Unless educational attainment improves dramatically, the territory will increasingly (even more so than today) rely on workers coming up from the south to run the territory’s schools, clinics, businesses and bureaucracy, often to their own material benefit more than people actually from the north.

The gender and ethnicity gap

“Because it’s 2015,” may be a nice flourish of oratory courtesy of our new Prime Minister, but equality in the NWT, along both racial and gender lines, seems to be a long way off. This is especially true when it comes to a gap in earnings between similarly educated men and women, and Aboriginals and non-Aboriginals.

The study found that for people with no certificate, high school diploma or degree, Aboriginal women earned $74.28 for every $100 that a non-Aboriginal male earned.

“The numbers are not much better for Aboriginal males and non-Aboriginal females, both of whom earned less than $86 for every $100 that a non-Aboriginal male earned,” the report states.

RECORDS SHOWN:
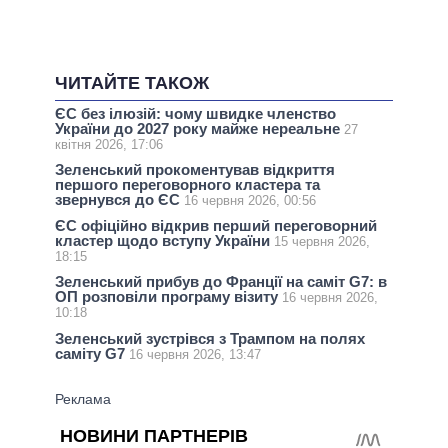
ЧИТАЙТЕ ТАКОЖ
ЄС без ілюзій: чому швидке членство
України до 2027 року майже нереальне
27
квітня 2026, 17:06
Зеленський прокоментував відкриття
першого переговорного кластера та
звернувся до ЄС
16 червня 2026, 00:56
ЄС офіційно відкрив перший переговорний
кластер щодо вступу України
15 червня 2026,
18:15
Зеленський прибув до Франції на саміт G7: в
ОП розповіли програму візиту
16 червня 2026,
10:18
Зеленський зустрівся з Трампом на полях
саміту G7
16 червня 2026, 13:47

PROBLEM TO WORK ON: Could you please say how much Aboriginal women with no certificate, high school diploma or degree earned for every $100 a non-Aboriginal male earned, according to the passage on the NWT earnings gap?

EXPECTED ANSWER: $74.28